City officials, who budgeted $1.4 million for fuel expenses this fiscal year, hope buying fuel along with other government agencies could save the city money next year, Gainesville Chief Financial Officer Melody Marlowe said.

The city has agreed to join other government agencies, including Forsyth, Fulton, Gwinnett and Jackson counties, to bid out a fuel contract to local vendors.

The contract, which would provide the agencies a total of 24 million gallons of fuel for a year, went out to bid Thursday, said Scott Callan, director of Gwinnett County’s purchasing division.

The cooperative was one idea Gwinnett officials had for cutting costs in an economic downturn, Callan said.

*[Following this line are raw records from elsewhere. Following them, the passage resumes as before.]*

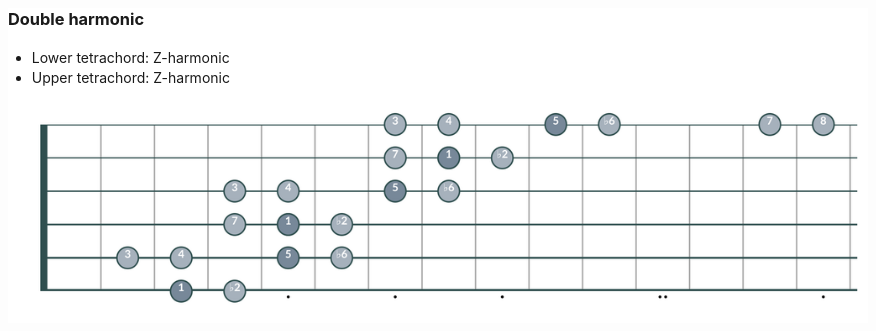 ### Double harmonic

* Lower tetrachord: Z-harmonic
* Upper tetrachord: Z-harmonic

![3/2 optimized double harmonic scale](svg/threetwo-opt-double-harmonic.svg)
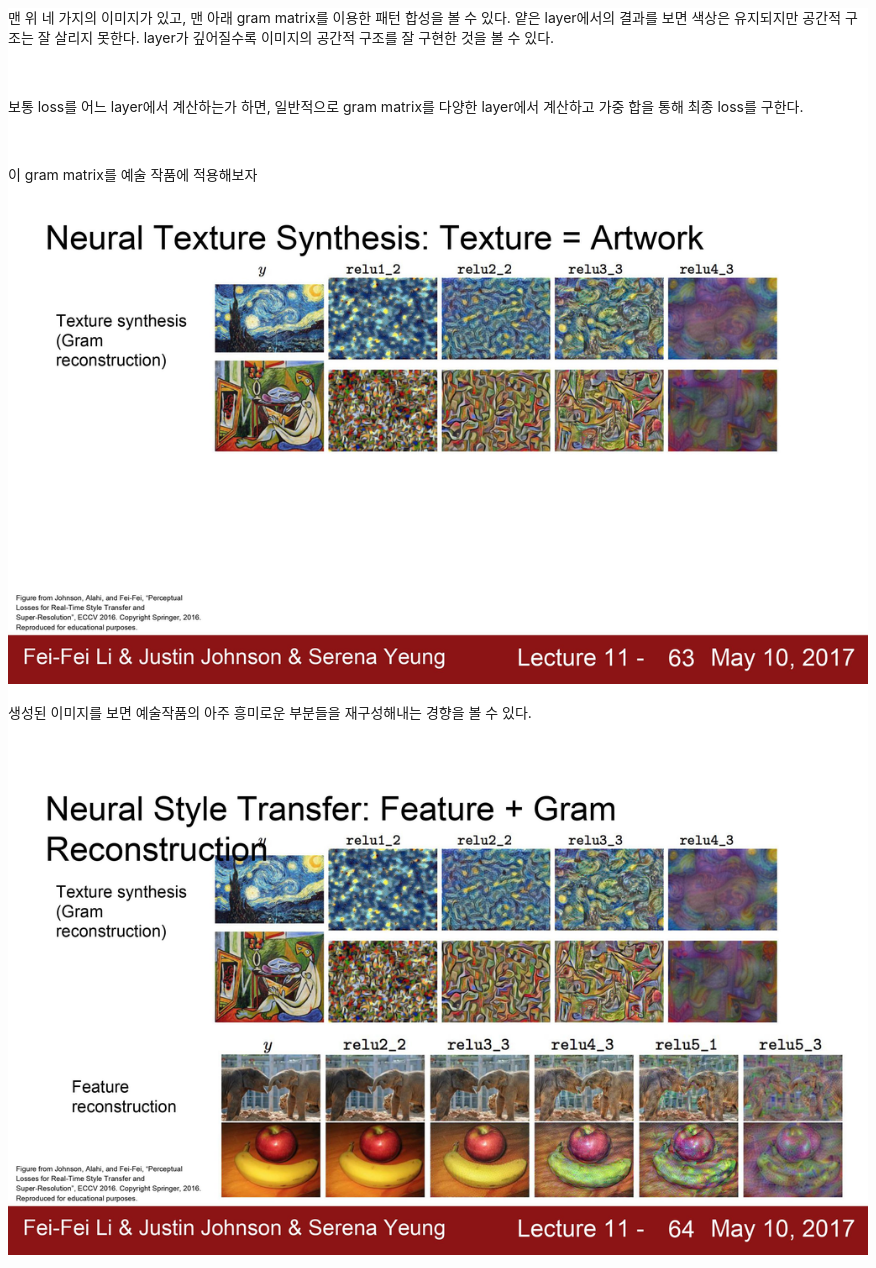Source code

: 맨 위 네 가지의 이미지가 있고, 맨 아래 gram matrix를 이용한 패턴 합성을 볼 수 있다. 얕은 layer에서의 결과를 보면 색상은 유지되지만 공간적 구조는 잘 살리지 못한다. layer가 깊어질수록 이미지의 공간적 구조를 잘 구현한 것을 볼 수 있다.

<br>

보통 loss를 어느 layer에서 계산하는가 하면, 일반적으로 gram matrix를 다양한 layer에서 계산하고 가중 합을 통해 최종 loss를 구한다.

<br>

이 gram matrix를 예술 작품에 적용해보자

![image](/assets/img/cs231n/2021-11-03/0063.jpg)

생성된 이미지를 보면 예술작품의 아주 흥미로운 부분들을 재구성해내는 경향을 볼 수 있다. 

<br>

![image](/assets/img/cs231n/2021-11-03/0064.jpg)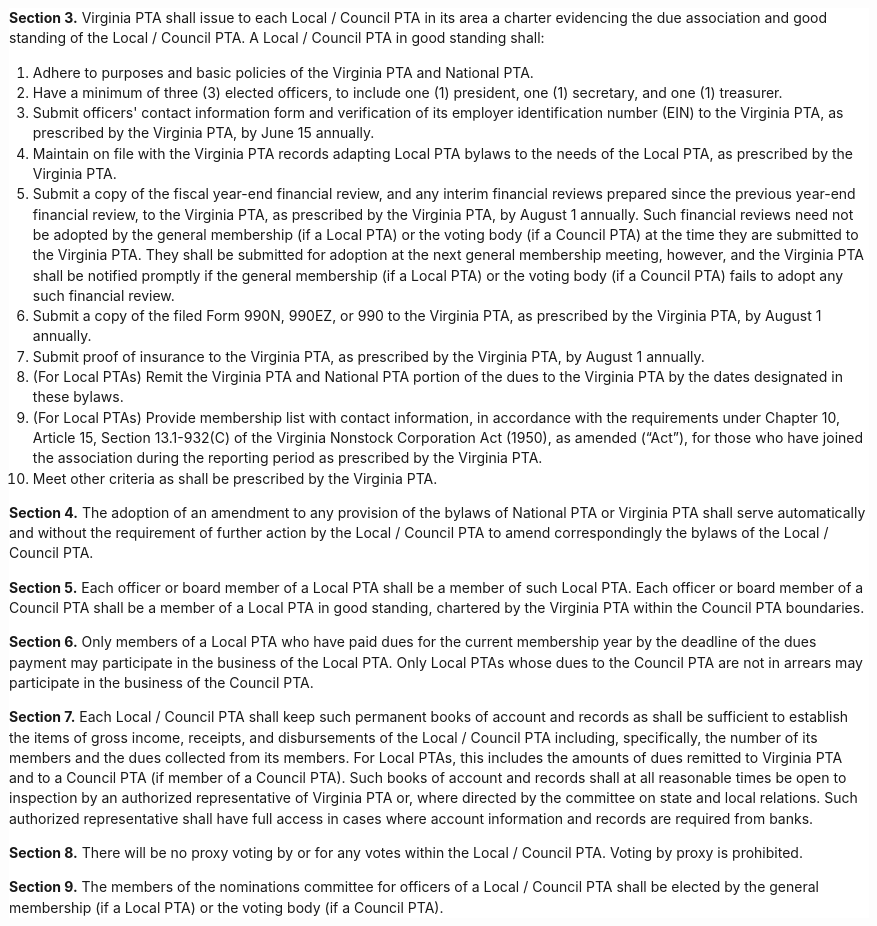 **Section 3.** Virginia PTA shall issue to each Local / Council PTA in its area a charter evidencing the due association and good standing of the Local / Council PTA. A Local / Council PTA in good standing shall:
1. Adhere to purposes and basic policies of the Virginia PTA and National PTA.
1. Have a minimum of three (3) elected officers, to include one (1) president, one (1) secretary, and one (1) treasurer.
1. Submit officers' contact information form and verification of its employer identification number (EIN) to the Virginia PTA, as prescribed by the Virginia PTA, by June 15 annually.
1. Maintain on file with the Virginia PTA records adapting Local PTA bylaws to the needs of the Local PTA, as prescribed by the Virginia PTA.
1. Submit a copy of the fiscal year-end financial review, and any interim financial reviews prepared since the previous year-end financial review, to the Virginia PTA, as prescribed by the Virginia PTA, by August 1 annually. Such financial reviews need not be adopted by the general membership (if a Local PTA) or the voting body (if a Council PTA) at the time they are submitted to the Virginia PTA. They shall be submitted for adoption at the next general membership meeting, however, and the Virginia PTA shall be notified promptly if the general membership (if a Local PTA) or the voting body (if a Council PTA) fails to adopt any such financial review.
1. Submit a copy of the filed Form 990N, 990EZ, or 990 to the Virginia PTA, as prescribed by the Virginia PTA, by August 1 annually.
1. Submit proof of insurance to the Virginia PTA, as prescribed by the Virginia PTA, by August 1 annually.
1. (For Local PTAs) Remit the Virginia PTA and National PTA portion of the dues to the Virginia PTA by the dates designated in these bylaws.
1. (For Local PTAs) Provide membership list with contact information, in accordance with the requirements under Chapter 10, Article 15, Section 13.1-932(C) of the Virginia Nonstock Corporation Act (1950), as amended (“Act”), for those who have joined the association during the reporting period as prescribed by the Virginia PTA.
1. Meet other criteria as shall be prescribed by the Virginia PTA.

**Section 4.** The adoption of an amendment to any provision of the bylaws of National PTA or Virginia PTA shall serve automatically and without the requirement of further action by the Local / Council PTA to amend correspondingly the bylaws of the Local / Council PTA.

**Section 5.** Each officer or board member of a Local PTA shall be a member of such Local PTA. Each officer or board member of a Council PTA shall be a member of a Local PTA in good standing, chartered by the Virginia PTA within the Council PTA boundaries.

**Section 6.** Only members of a Local PTA who have paid dues for the current membership year by the deadline of the dues payment may participate in the business of the Local PTA. Only Local PTAs whose dues to the Council PTA are not in arrears may participate in the business of the Council PTA.

**Section 7.** Each Local / Council PTA shall keep such permanent books of account and records as shall be sufficient to establish the items of gross income, receipts, and disbursements of the Local / Council PTA including, specifically, the number of its members and the dues collected from its members. For Local PTAs, this includes the amounts of dues remitted to Virginia PTA and to a Council PTA (if member of a Council PTA). Such books of account and records shall at all reasonable times be open to inspection by an authorized representative of Virginia PTA or, where directed by the committee on state and local relations. Such authorized representative shall have full access in cases where account information and records are required from banks.

**Section 8.** There will be no proxy voting by or for any votes within the Local / Council PTA. Voting by proxy is prohibited.

**Section 9.** The members of the nominations committee for officers of a Local / Council PTA shall be elected by the general membership (if a Local PTA) or the voting body (if a Council PTA).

"It just turned out to be a no-brainer," Callan said. "We needed to save money in our budget. It forced us to take a look at it and come up with some creative ways to save money."

Gwinnett County first approached local governments in the region with the idea of a fuel co-op last fall, but Callan said such purchases are nothing new on the national level.

Gwinnett County officials, who reportedly spent $18 million on fuel last year, expect to save approximately $100,000 in the venture, according to a news release from the county.

But Callan said he is hopeful that the contract could save the county more than that.

"It is our expectation that we would save hopefully in the six figures," Callan said. "We thoroughly expect smaller cities and smaller counties to save more."

Gainesville’s participation depends upon the result of the bidding process, which should end in May. The city has not committed to signing a contract with the winning vendor, Marlowe said.

"Unless it saves us on the price per gallon, the city’s not required to participate," Marlowe said.